Aachen: Alemannias Alt-Gläubiger können ihre Ansprüche anmelden

Aachen : Alemannias Alt-Gläubiger können ihre Ansprüche anmelden

Alemannias Gläubigerversammlung wird am 23. März im Aachener Amtsgericht fortgesetzt. Vorgesehen ist für das Treffen nun ein kleiner Gerichtssaal. Man erwartet keinen großen Ansturm, auch wenn theoretisch Hunderte Gläubiger um 10 Uhr vorbeischauen könnten.

Geladen sind nämlich auch die Gläubiger aus dem ersten Verfahren. Ausschlaggebend hierfür sei die sogenannte Wiederauflebungsklausel, schreibt Insolvenzverwalter Christoph Niering in seiner Einladung. Die Klausel ermögliche es Gläubigern aus Alemannias erstem Verfahren, ihre Forderung erneut anzumelden, „wenn der Insolvenzplan aus dem ersten Insolvenzverfahren nicht oder nicht vollständig erfüllt wurde“.

Die Zweckgesellschaft, in der die verbleibenden Ansprüche gesammelt werden, sei noch nicht liquidiert, so sieht es Niering. Statt der aktuell vier Millionen kämen weitere 68 Millionen Euro an Alt-Forderungen im aktuellen Verfahren dazu. Die Rechtsposition ist strittig.

Rolf-Dieter Mönning, Insolvenzverwalter im ersten Verfahren, hatte bereits den Verdacht geäußert, dass die eingesammelte Million der Zweckgesellschaft „die Fantasie beflügelt habe. Gesetzt den Fall, die Zweckgesellschaft hätte nicht so erfolgreich gearbeitet, und es gäbe hier nichts zu verteilen: Wäre man dann auf die Idee gekommen, die Altgläubiger zu Gläubigern des neuen Verfahrens zu machen?“

Auch Johannes Klefisch, der als Treuhänder Hunderte Anleihegläubiger und Gläubigergruppen vertrat, teilt Mönnings Bedenken. Der Fachanwalt für Insolvenzrecht geht sehr wohl davon aus, dass der alte Insolvenzplan sehr wohl erfüllt sei.
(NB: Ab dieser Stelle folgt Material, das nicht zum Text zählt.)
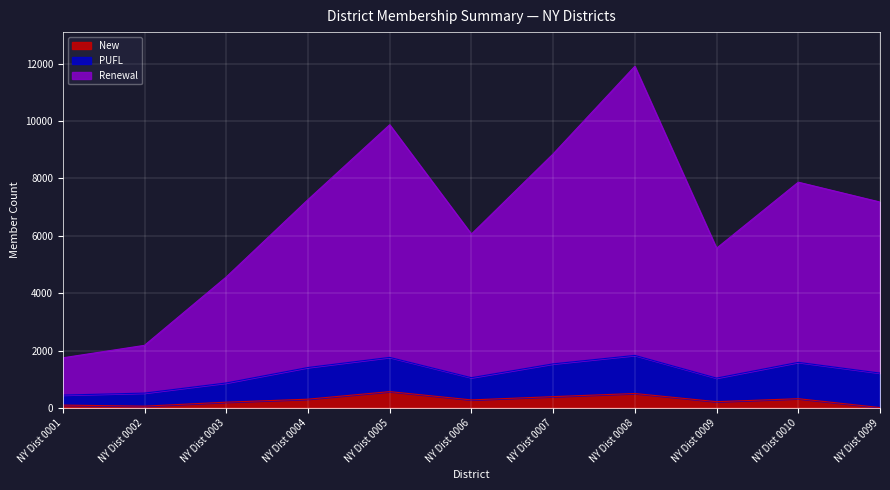

True or false: New and Renewal intersect in this chart.

False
Einig sind sich die Verfahrensbeteiligten allerdings, dass ein jahrelanger, kostspieliger Rechtsstreit vermieden werden sollte. Ein Vergleich könnte so aussehen, dass Niering für sein aktuelles Verfahren „einen Liquiditätszufluss von mindestens 100.000 Euro“ von der Zweckgesellschaft erhalte. Über diesen Vorschlag sollen die Gläubiger am 23. März entscheiden.
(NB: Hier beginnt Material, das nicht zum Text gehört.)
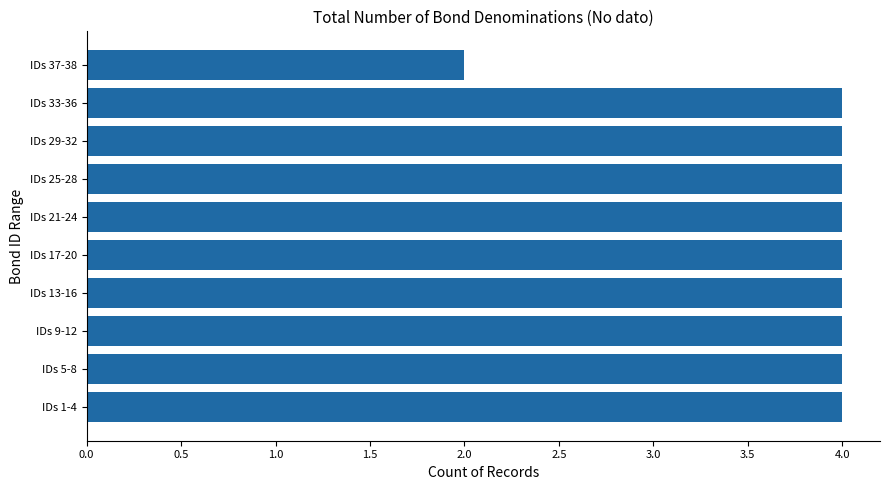

What is the maximum value shown in the chart?

4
Kleinstgläubiger sollten allerdings zum Taschenrechner greifen, bevor sie erneut ihre Ansprüche anmelden (Frist ist der 13. März). Es droht nämlich eine Gerichtsgebühr von 20 Euro, darüber ist noch nicht abschließend befunden. Niering geht derzeit „selbst bei einem günstigen Verlauf des Insolvenzverfahrens“ von einer Zahlung aus, die bei „maximal fünf Prozent“ der Forderung liegen könnte.

So gesehen, würden sich die Forderungen erst ab einer Summe von mindestens 400 Euro rechnen.